Perl iterating through each line in a file and app

2019-06-27 12:22发布

问题:

I have two text files containing the following:

FILE1.txt

dog
cat
antelope

FILE2.txt

1
2
Barry

The output I want to achieve is as follows:

dog1
dog2
dogBarry
cat1
cat2
catBarry
antelope1
antelope2
antelopeBarry

They way I have gone about it:

    open (FILE1, "<File1.txt") || die $!;
    open (FILE2, "<File2.txt") || die $!;

    my @animals = (<FILE1>);  #each line of the file into an array
    my @otherStrings = (<FILE2>);   #each line of the file into an array

    close FILE1 || die $!;
    close FILE2 || die $!;

    my @bothTogether;
    foreach my $animal (@animals) {
    chomp $animal;
            foreach my $otherString (@otherStrings) {
                    chomp $otherString;
                    push (@bothTogether,  "$animal$otherString");
            }
   }
   print @bothTogether; 

The way I have done it works, but I'm sure it is not the best way of going about it especially when the files could both contain thousands of lines?

What would the best way of doing this be, to maybe use a hash?

回答1:

Your approach will work fine for files with thousands of lines. That really isn't that big. For millions of lines, it might be a problem.

However, you could reduce the memory usage of your code by only reading one file into memory, as well as printing the results immediately instead of storing them in an array:

use warnings;
use strict;

open my $animals, '<', 'File1.txt' or die "Can't open animals: $!";
open my $payloads, '<', 'File2.txt' or die "Can't open payloads: $!";

my @payloads = <$payloads>;   #each line of the file into an array
close $payloads or die "Can't close payloads: $!";

while (my $line = <$animals>) {
    chomp $line;
    print $line.$_ foreach (@payloads);
}
close $animals or die "Can't close animals: $!";

With two huge files of equal size, this will use roughly 1/4 the memory of your original code.

Update: I also edited the code to include Simbabque's good suggestions for modernizing it.

Update 2: As others have noted, you could read neither file into memory, going through the payloads file line by line on each line of the animals file. However, that would be much slower. It should be avoided unless absolutely necessary. The approach I have suggested will be about the same speed as your original code.



回答2:

Besides certain Modern Perl aspects (two-argument open for example) your code is pretty straight forward.

The only improvement I can see is that you could move the inner chomp into an extra loop, maybe do the chomping while you read the file. That would save some time. But all in all, if you want to do something with data for each row of some other data, you are doing it right.

You should use or die instead of || die because of precedence, and the final output will be a long line because there are no more linebreaks in the array's items.

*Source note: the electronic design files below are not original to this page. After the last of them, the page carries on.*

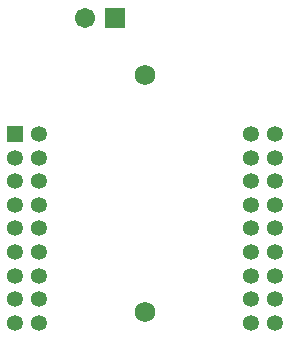
<source format=gts>
G04*
G04 #@! TF.GenerationSoftware,Altium Limited,Altium Designer,19.1.5 (86)*
G04*
G04 Layer_Color=8388736*
%FSLAX25Y25*%
%MOIN*%
G70*
G01*
G75*
%ADD12C,0.06706*%
%ADD13R,0.06706X0.06706*%
%ADD14C,0.06800*%
%ADD15C,0.05328*%
%ADD16R,0.05328X0.05328*%
D12*
X31642Y114206D02*
D03*
D13*
X41642D02*
D03*
D14*
X51681Y94988D02*
D03*
Y16248D02*
D03*
D15*
X87114Y12509D02*
D03*
Y20383D02*
D03*
Y28257D02*
D03*
Y36131D02*
D03*
Y44005D02*
D03*
Y51879D02*
D03*
Y59753D02*
D03*
Y67627D02*
D03*
Y75501D02*
D03*
X94988Y12509D02*
D03*
Y20383D02*
D03*
Y28257D02*
D03*
Y36131D02*
D03*
Y44005D02*
D03*
Y51879D02*
D03*
Y59753D02*
D03*
Y67627D02*
D03*
Y75502D02*
D03*
X16248Y12509D02*
D03*
Y20383D02*
D03*
Y28257D02*
D03*
Y36131D02*
D03*
Y44005D02*
D03*
Y51879D02*
D03*
Y59753D02*
D03*
Y67627D02*
D03*
Y75501D02*
D03*
X8374Y12509D02*
D03*
Y20383D02*
D03*
Y28257D02*
D03*
Y36131D02*
D03*
Y44005D02*
D03*
Y51879D02*
D03*
Y59753D02*
D03*
Y67627D02*
D03*
D16*
Y75502D02*
D03*
M02*

</source>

Update: @FrankB made a good suggestion in his above comment: If your files are huge and you are struggling with memory you should not slurp them in and put them in the two arrays, but rather read and process the first one line by line, and open and read the second one for each of these first one's lines. That takes a lot longer, but saves up a ton of memory. You would then output the results directly as well instead of pushing them in your results array.